Selection of the best music technology courses requires looking at the music technology industry as a whole. This is because the technician has to have an idea of whether the course will be useable well into the future. It also requires looking at data integration and presentation.
The most vital factor to consider when looking at music technology courses is whether the programs used in the courses are standard in the industry. Professionals use standard programs regularly. Manufacturers of the programs thus issue regular updates, meaning the programs are not likely to become entirely obsolete within just a few years. Translated into the job market, this means that a music technology specialist has a wider variety of positions to which he can apply, as more companies use the software, and that any job obtained has some staying power.

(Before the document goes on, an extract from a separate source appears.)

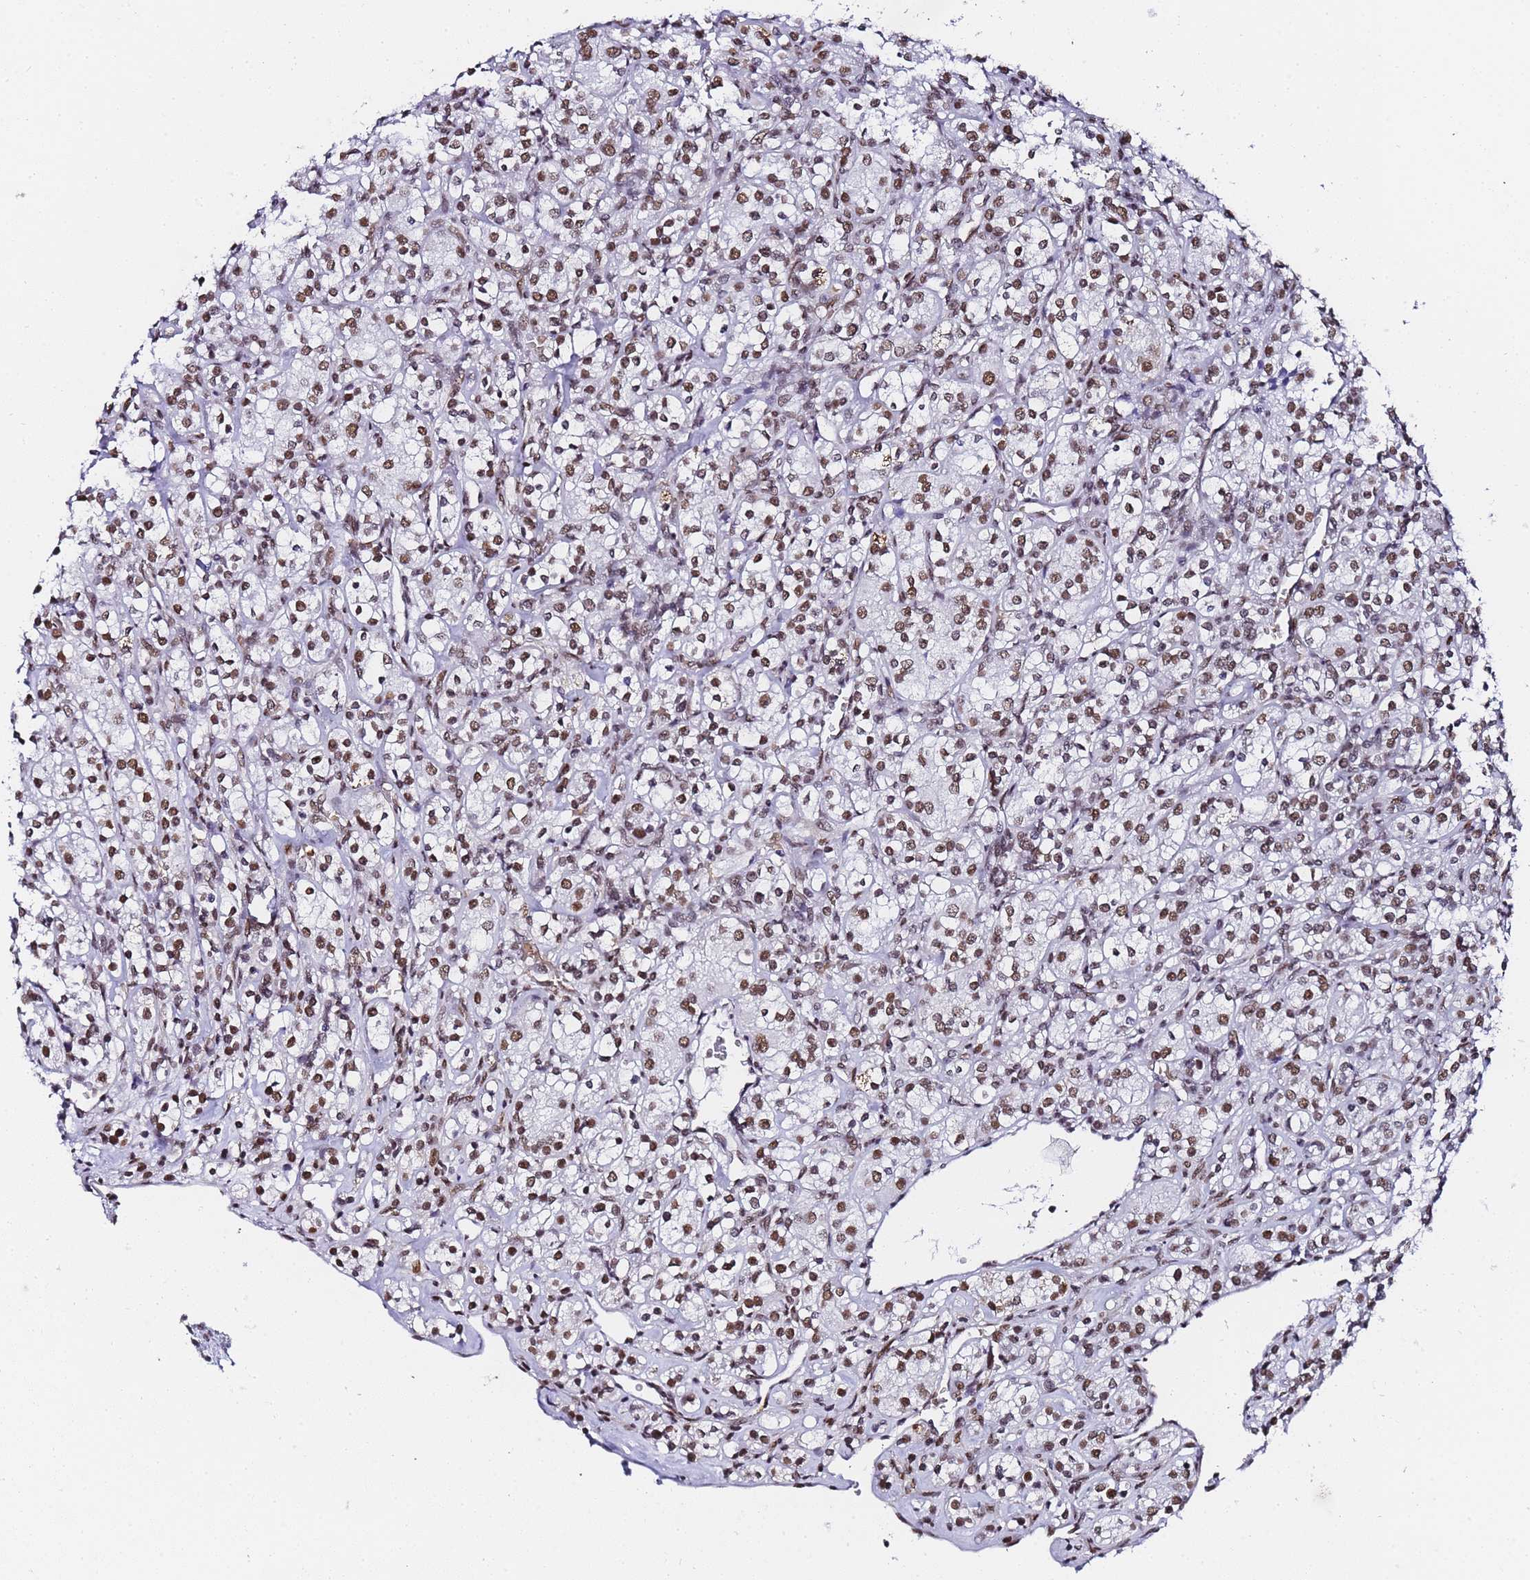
{"staining": {"intensity": "moderate", "quantity": ">75%", "location": "nuclear"}, "tissue": "renal cancer", "cell_type": "Tumor cells", "image_type": "cancer", "snomed": [{"axis": "morphology", "description": "Adenocarcinoma, NOS"}, {"axis": "topography", "description": "Kidney"}], "caption": "Adenocarcinoma (renal) stained with immunohistochemistry (IHC) demonstrates moderate nuclear positivity in approximately >75% of tumor cells. (IHC, brightfield microscopy, high magnification).", "gene": "POLR1A", "patient": {"sex": "male", "age": 77}}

The next step in determining which music technology courses are best is to look at whether the data learned integrates easily with data from other related courses. For example, a music technology course may use a program to create sheet music. The course would be better if the program also could create audio files, as those files then could carry over to music editing and mixing. The idea is that a high integration level leaves the technician open to expanding his career in more than one direction, or using the same tools to produce many different musical projects.
Another factor that comes into play when choosing a music technology course is how instructors present information. Lecture formats are fine for initial data presentations, but students also should have plenty of hands-on opportunities. This lets them get a feel for how to navigate around particular hardware and software on their own. It also gives students the chance to hear the auditory results of trial and error processing, which is imperative if the technician wants to have control of subtle musical nuances and move original concepts from the drawing board to a finished product.
Students entering music technology courses also should investigate how long the academic institution has offered the course or program. Courses that are entirely new or which have been offered for only a few semesters usually still have some room to develop. They also tend to have smaller budgets, which is not good when music technicians must rely on up-to-date, fast computers, keyboards, mixing boards and other equipment. The institution should be able to accommodate the need to replace software or equipment that becomes outdated or breaks, particularly because a single loose connection or computer virus can be disastrous to a system. It sometimes helps to tour the music laboratory in which the institution holds the music technology courses before signing up.